Visceral Fat: How much is too much?
Your body is made up of muscle, bone, and fat. For now, let us focus on the fat.
There’s fat you can pinch and fat you cannot. The fat you can pinch may be found on your arms or face. The second kind is far more dangerous.
It’s called visceral fat.
This fat wraps itself around your organs. Your liver, pancreas, and intestines. You can’t see it. You may not even feel it. But it quietly changes the chemistry of your body every single day.
How much is too much?
If your waist is more than 90 cm for men or 80 cm for women, chances are you’re carrying too much visceral fat.
If you really wanted to understand how much you had, you would need a DEXA scan or MRI. Still, a bulging belly, especially one that feels firm and deep, is often a strong clue.
So what does it do?
Visceral fat is made up of living cells. These cells releases inflammatory signals, hormones, and fatty acids directly into the liver.
This disrupts insulin sensitivity, increases blood sugar, raises triglycerides, and thickens your arteries.
It doesn’t just sit there. It fuels diabetes, heart disease, cancer, Alzheimer’s and speeds up aging.
And here’s the twist.
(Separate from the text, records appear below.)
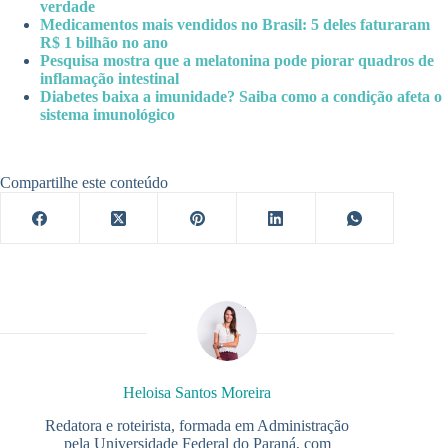
verdade
Medicamentos mais vendidos no Brasil: 5 deles faturaram
R$ 1 bilhão no ano
Pesquisa mostra que a melatonina pode piorar quadros de
inflamação intestinal
Diabetes baixa a imunidade? Saiba como a condição afeta o
sistema imunológico
Compartilhe este conteúdo
Heloisa Santos Moreira
Redatora e roteirista, formada em Administração
pela Universidade Federal do Paraná, com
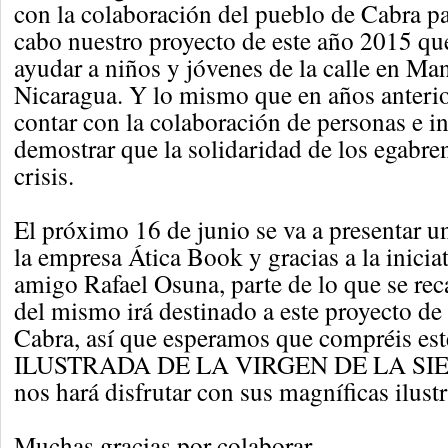
con la colaboración del pueblo de Cabra pa
cabo nuestro proyecto de este año 2015 que
ayudar a niños y jóvenes de la calle en Man
Nicaragua. Y lo mismo que en años anteri
contar con la colaboración de personas e in
demostrar que la solidaridad de los egabren
crisis.
El próximo 16 de junio se va a presentar un
la empresa Ática Book y gracias a la inicia
amigo Rafael Osuna, parte de lo que se rec
del mismo irá destinado a este proyecto d
Cabra, así que esperamos que compréis es
ILUSTRADA DE LA VIRGEN DE LA SIER
nos hará disfrutar con sus magníficas ilust
Muchas gracias por colaborar.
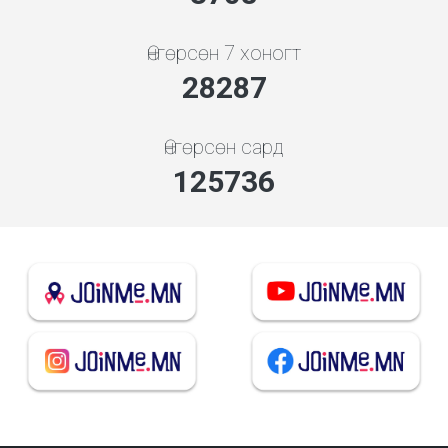
Өнгөрсөн 7 хоногт
30463
Өнгөрсөн сард
135408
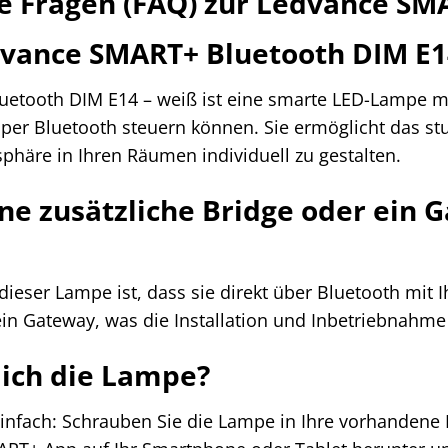
te Fragen (FAQ) zur Ledvance SM
dvance SMART+ Bluetooth DIM E1
etooth DIM E14 – weiß ist eine smarte LED-Lampe mi
per Bluetooth steuern können. Sie ermöglicht das 
phäre in Ihren Räumen individuell zu gestalten.
ine zusätzliche Bridge oder ein
ieser Lampe ist, dass sie direkt über Bluetooth mit
ein Gateway, was die Installation und Inbetriebnahme 
e ich die Lampe?
r einfach: Schrauben Sie die Lampe in Ihre vorhanden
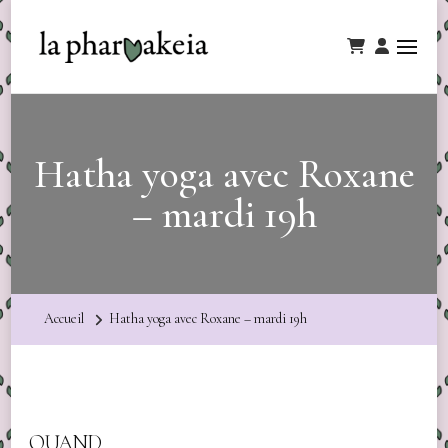
Hatha yoga avec Roxane
– mardi 19h
Accueil
Hatha yoga avec Roxane – mardi 19h
QUAND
You can be thin and still have high visceral fat. This is why some people with normal BMI suffer from lifestyle diseases. It is called skinny fat.
How can you reduce it?
Not by starving yourself. And certainly not by doing crunches.
The key is to improve metabolic flexibility. Your ability to switch between burning carbs and fat.
Long walks, swimming or cycling help. Fasting, for over sixteen hours a day, helps. Eating low-glycemic, whole foods. Sleeping well.
Of course, breathing slowly, which restores the sense of calm, which in turn regulates energy.
Visceral fat is not the problem. It is just a signal that your body is out of balance.
Return to balance, and the fat disappears. Quietly. Just like it came.